### TASK BRIEF
If a record contains a picture, leave the picture out and transcribe everything else exactly.

### RECORDS SHOWN
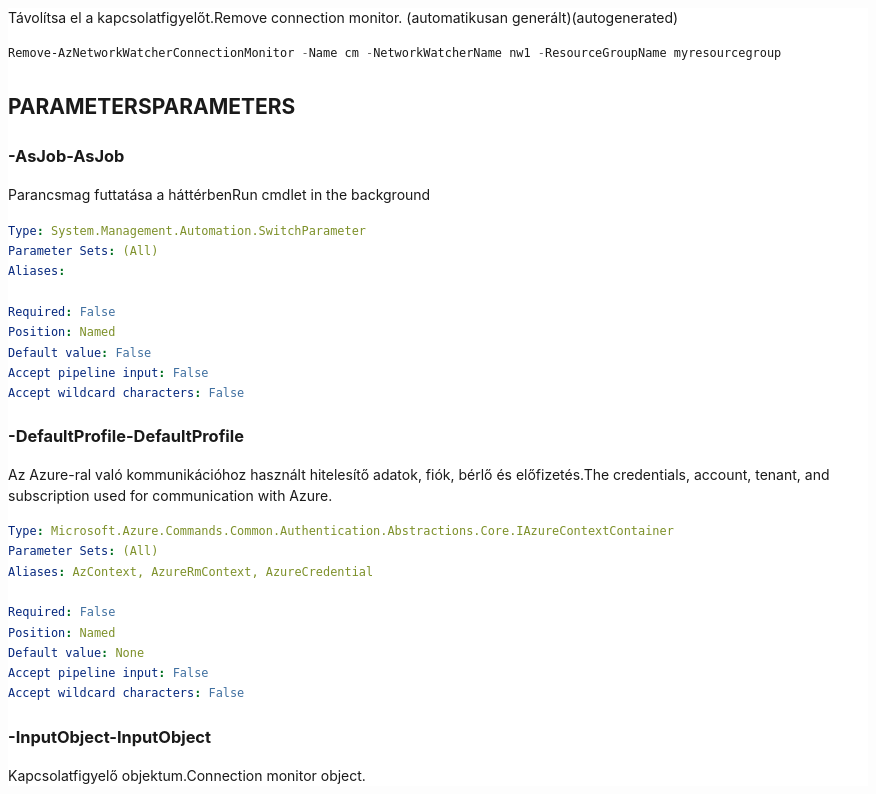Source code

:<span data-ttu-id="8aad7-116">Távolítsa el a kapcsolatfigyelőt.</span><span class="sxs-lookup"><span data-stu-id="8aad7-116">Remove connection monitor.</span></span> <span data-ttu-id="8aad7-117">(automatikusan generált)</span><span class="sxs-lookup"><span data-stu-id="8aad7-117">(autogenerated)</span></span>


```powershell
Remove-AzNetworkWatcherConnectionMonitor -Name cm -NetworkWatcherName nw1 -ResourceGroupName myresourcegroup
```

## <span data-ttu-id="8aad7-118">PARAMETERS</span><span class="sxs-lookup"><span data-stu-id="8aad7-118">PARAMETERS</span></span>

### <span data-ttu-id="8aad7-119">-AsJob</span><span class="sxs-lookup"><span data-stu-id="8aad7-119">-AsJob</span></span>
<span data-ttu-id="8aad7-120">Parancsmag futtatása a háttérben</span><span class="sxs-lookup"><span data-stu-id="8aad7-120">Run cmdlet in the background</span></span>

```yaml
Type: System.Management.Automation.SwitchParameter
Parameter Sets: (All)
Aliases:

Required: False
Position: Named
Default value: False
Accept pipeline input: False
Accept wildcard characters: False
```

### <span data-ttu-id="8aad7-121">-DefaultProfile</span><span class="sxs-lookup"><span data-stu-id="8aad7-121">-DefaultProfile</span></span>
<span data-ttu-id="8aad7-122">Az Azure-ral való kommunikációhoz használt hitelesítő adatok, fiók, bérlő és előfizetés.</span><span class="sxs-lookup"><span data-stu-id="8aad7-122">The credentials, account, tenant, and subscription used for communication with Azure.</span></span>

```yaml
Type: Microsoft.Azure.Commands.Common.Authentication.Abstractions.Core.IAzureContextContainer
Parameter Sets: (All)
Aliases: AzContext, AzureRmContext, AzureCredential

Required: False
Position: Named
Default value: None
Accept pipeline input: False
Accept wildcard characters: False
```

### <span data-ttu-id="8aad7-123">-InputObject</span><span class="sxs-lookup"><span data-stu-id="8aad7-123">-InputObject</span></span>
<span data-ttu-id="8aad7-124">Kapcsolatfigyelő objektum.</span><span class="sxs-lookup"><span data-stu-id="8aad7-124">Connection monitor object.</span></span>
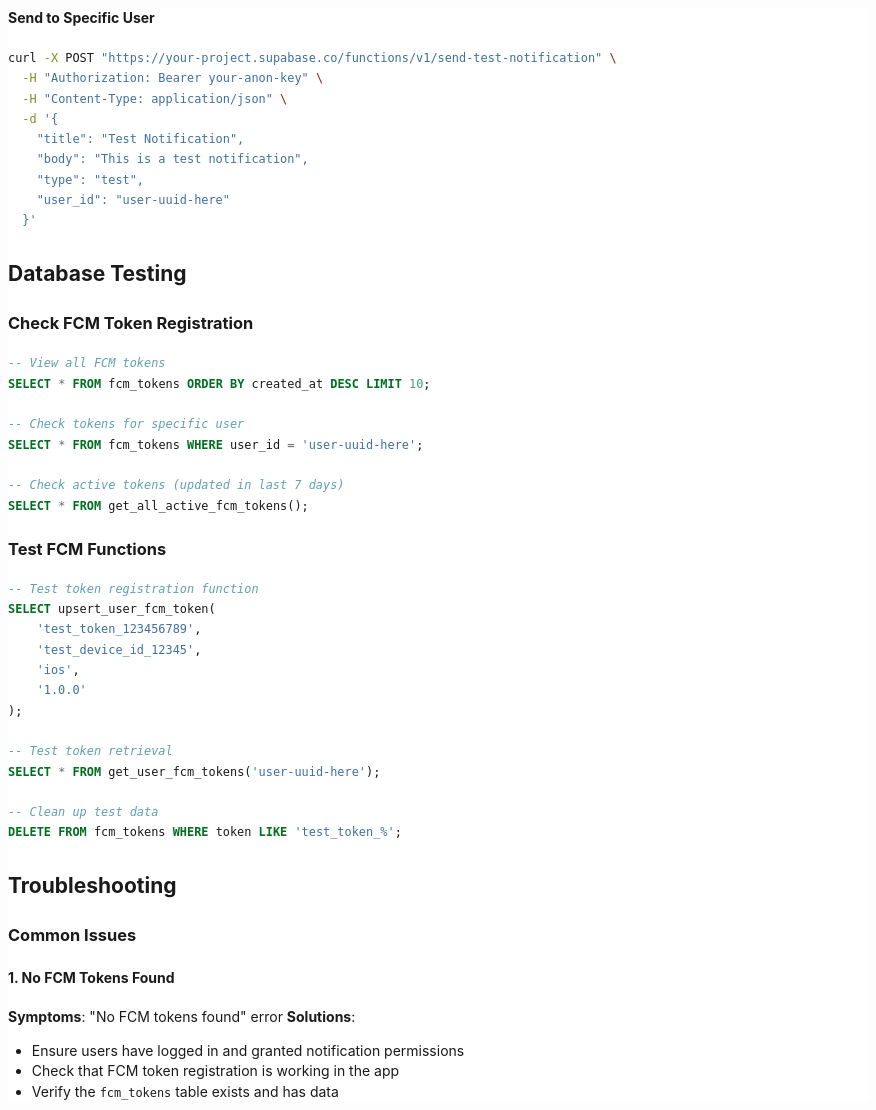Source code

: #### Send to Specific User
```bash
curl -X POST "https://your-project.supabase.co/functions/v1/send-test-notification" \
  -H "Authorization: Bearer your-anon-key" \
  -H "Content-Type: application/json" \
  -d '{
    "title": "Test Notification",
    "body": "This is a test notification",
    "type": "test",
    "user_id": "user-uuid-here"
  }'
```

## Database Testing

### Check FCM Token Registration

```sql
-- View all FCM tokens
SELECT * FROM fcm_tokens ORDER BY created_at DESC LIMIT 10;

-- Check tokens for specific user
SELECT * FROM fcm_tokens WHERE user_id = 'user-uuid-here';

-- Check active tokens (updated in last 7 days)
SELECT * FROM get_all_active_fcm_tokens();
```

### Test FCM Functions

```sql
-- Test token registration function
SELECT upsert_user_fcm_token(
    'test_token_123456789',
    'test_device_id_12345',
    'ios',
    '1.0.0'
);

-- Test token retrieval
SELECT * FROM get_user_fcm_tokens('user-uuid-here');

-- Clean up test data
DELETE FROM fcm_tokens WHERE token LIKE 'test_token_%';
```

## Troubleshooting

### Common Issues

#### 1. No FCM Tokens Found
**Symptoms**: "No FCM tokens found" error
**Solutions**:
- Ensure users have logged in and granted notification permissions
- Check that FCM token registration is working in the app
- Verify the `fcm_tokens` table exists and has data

### RESPONSE AREA
Source code

:<span data-ttu-id="8aad7-116">Távolítsa el a kapcsolatfigyelőt.</span><span class="sxs-lookup"><span data-stu-id="8aad7-116">Remove connection monitor.</span></span> <span data-ttu-id="8aad7-117">(automatikusan generált)</span><span class="sxs-lookup"><span data-stu-id="8aad7-117">(autogenerated)</span></span>


```powershell
Remove-AzNetworkWatcherConnectionMonitor -Name cm -NetworkWatcherName nw1 -ResourceGroupName myresourcegroup
```

## <span data-ttu-id="8aad7-118">PARAMETERS</span><span class="sxs-lookup"><span data-stu-id="8aad7-118">PARAMETERS</span></span>

### <span data-ttu-id="8aad7-119">-AsJob</span><span class="sxs-lookup"><span data-stu-id="8aad7-119">-AsJob</span></span>
<span data-ttu-id="8aad7-120">Parancsmag futtatása a háttérben</span><span class="sxs-lookup"><span data-stu-id="8aad7-120">Run cmdlet in the background</span></span>

```yaml
Type: System.Management.Automation.SwitchParameter
Parameter Sets: (All)
Aliases:

Required: False
Position: Named
Default value: False
Accept pipeline input: False
Accept wildcard characters: False
```

### <span data-ttu-id="8aad7-121">-DefaultProfile</span><span class="sxs-lookup"><span data-stu-id="8aad7-121">-DefaultProfile</span></span>
<span data-ttu-id="8aad7-122">Az Azure-ral való kommunikációhoz használt hitelesítő adatok, fiók, bérlő és előfizetés.</span><span class="sxs-lookup"><span data-stu-id="8aad7-122">The credentials, account, tenant, and subscription used for communication with Azure.</span></span>

```yaml
Type: Microsoft.Azure.Commands.Common.Authentication.Abstractions.Core.IAzureContextContainer
Parameter Sets: (All)
Aliases: AzContext, AzureRmContext, AzureCredential

Required: False
Position: Named
Default value: None
Accept pipeline input: False
Accept wildcard characters: False
```

### <span data-ttu-id="8aad7-123">-InputObject</span><span class="sxs-lookup"><span data-stu-id="8aad7-123">-InputObject</span></span>
<span data-ttu-id="8aad7-124">Kapcsolatfigyelő objektum.</span><span class="sxs-lookup"><span data-stu-id="8aad7-124">Connection monitor object.</span></span>
Source code

: #### Send to Specific User
```bash
curl -X POST "https://your-project.supabase.co/functions/v1/send-test-notification" \
  -H "Authorization: Bearer your-anon-key" \
  -H "Content-Type: application/json" \
  -d '{
    "title": "Test Notification",
    "body": "This is a test notification",
    "type": "test",
    "user_id": "user-uuid-here"
  }'
```

## Database Testing

### Check FCM Token Registration

```sql
-- View all FCM tokens
SELECT * FROM fcm_tokens ORDER BY created_at DESC LIMIT 10;

-- Check tokens for specific user
SELECT * FROM fcm_tokens WHERE user_id = 'user-uuid-here';

-- Check active tokens (updated in last 7 days)
SELECT * FROM get_all_active_fcm_tokens();
```

### Test FCM Functions

```sql
-- Test token registration function
SELECT upsert_user_fcm_token(
    'test_token_123456789',
    'test_device_id_12345',
    'ios',
    '1.0.0'
);

-- Test token retrieval
SELECT * FROM get_user_fcm_tokens('user-uuid-here');

-- Clean up test data
DELETE FROM fcm_tokens WHERE token LIKE 'test_token_%';
```

## Troubleshooting

### Common Issues

#### 1. No FCM Tokens Found
**Symptoms**: "No FCM tokens found" error
**Solutions**:
- Ensure users have logged in and granted notification permissions
- Check that FCM token registration is working in the app
- Verify the `fcm_tokens` table exists and has data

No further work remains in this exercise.